On 9 Nov 99, at 4:20, Sturle Sunde wrote:

> > perhaps conditional compilation, with each binary incorporating
> > only the routines it needs for that length, could reduce the code
> > footprint and help performance
> 
> It can help if it makes it possible for the compiler to eliminate jumps 
> and branches that way.

Or optimizes jumps & branches. There's a significant performance 
penalty associated with jumping to an instruction which is badly 
aligned with the way in which blocks of code are prefetched for 
decoding.

If unexecuted code is confined to prefetch blocks (and, better still, 
virtual pages) which don't contain code which is actually executed, 
the associated performance penalty is very small to non existent.
> 
> > Or perhaps the compiler and OS already do a good job at keeping only
> > needed program segments in cache, in which case the problem lies yet
> > elsewhere.
> 
> Usualy.

This actually has a lot to do with the hardware. It's not the size of 
the cache so much as its organization. If the L1 data cache uses e.g. 
32 byte lines, like the Pentium, and is only 4-way associative, you 
have direct access to _at most_ only 128 bytes of data - however big 
the cache itself is. Worse, if you access data in such a way that 
there are multiples of 128 bytes between accessed elements, you will 
in effect be using only one cache line, and you will get at least 
four times as many cache misses as you'd expect! The L2 cache helps 
you out of this particular hole, but there's still a performance 
penalty. This is an example of the sort of situation that compiler 
writers find quite hard to deal with.

Also there's the point that we're dealing with virtual machines. The 
best example I can think of to illustrate this is the old VAX problem 
of initializing a square array:

                DIMENSION A(1000,1000)
                DO 10 J=1,1000
                DO 10 I=1,1000
10              A(I,J)=0.0

runs very many times faster (well over 100 times!) if you simply swap 
round the DO statements (assuming that you have a maximum working set 
size of  512 pages = 256KB, which was typical on early VAX 
installations).

The reason is that one way writes the elements in virtual memory 
order, with just one demand-zero page fault on first access and just 
one write dirty page fault on completion; running by "columns" 
instead of "rows" generates 127 extra re-read and write dirty page 
faults for each of the 7813 pages referenced. And, with a small 
working set, many of the page faults would result in actual I/O to 
the swap/page file as well as the overhead of actually resolving 
virtual addresses to physical.

If you're writing in C, you'd probably use pointers instead of array 
subscripts to do this particular job; but the required order of the 
loops for efficient operation would be _reversed_ compared with 
Fortran.

You really do need to use profiling tools to evaluate code; you also 
need detailed knowledge of the architecture you're working with in 
order to get things really well optimized.
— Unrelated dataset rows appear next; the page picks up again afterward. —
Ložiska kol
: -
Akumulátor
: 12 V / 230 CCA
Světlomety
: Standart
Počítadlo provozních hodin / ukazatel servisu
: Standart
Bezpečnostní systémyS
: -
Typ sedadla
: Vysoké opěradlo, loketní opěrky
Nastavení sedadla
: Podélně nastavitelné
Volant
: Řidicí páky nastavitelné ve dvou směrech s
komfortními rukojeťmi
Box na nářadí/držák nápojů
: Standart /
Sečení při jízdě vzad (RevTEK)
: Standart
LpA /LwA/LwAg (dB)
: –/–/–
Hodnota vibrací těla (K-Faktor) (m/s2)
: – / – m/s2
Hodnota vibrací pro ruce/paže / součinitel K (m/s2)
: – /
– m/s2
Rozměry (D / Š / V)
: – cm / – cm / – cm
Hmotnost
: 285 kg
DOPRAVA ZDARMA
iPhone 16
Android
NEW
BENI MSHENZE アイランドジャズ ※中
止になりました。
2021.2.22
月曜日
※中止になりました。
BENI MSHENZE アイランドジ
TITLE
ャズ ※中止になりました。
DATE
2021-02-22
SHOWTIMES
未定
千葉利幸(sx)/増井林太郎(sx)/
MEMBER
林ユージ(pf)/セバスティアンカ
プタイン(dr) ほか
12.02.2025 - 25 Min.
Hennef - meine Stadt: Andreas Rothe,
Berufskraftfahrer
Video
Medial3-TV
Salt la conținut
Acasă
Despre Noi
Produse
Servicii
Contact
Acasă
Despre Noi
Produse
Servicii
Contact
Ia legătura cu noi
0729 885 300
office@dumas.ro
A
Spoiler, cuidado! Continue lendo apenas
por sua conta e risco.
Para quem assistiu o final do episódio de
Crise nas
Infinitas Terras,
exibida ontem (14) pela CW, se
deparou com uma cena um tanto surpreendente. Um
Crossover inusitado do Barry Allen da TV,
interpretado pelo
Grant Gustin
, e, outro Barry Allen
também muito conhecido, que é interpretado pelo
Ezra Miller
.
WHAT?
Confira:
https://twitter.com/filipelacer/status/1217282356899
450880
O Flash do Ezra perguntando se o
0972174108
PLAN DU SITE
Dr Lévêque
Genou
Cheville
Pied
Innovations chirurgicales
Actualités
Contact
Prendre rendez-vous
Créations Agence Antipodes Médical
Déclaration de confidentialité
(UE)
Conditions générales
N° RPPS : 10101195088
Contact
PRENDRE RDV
Compiler design & implemetation can and does make a significant 
difference, but we're a long way from being able to tell a compiler, 
e.g., "Make me a program to LL test Mersenne numbers; I care about 
execution speed at the expense of everything else".

> The only secure way to get this right is to use good profiling feedback 
> which can record information of how often each variable and constant is 
> needed, find patterns in how the program accesses what memory, where 
> branches tend to go, etc, and then use this information to optimize 
> register allocations, prefetching, etc in a second pass trough the 
> compiler.

Actually you need to repeat this step until every change you try 
makes things worse rather than better.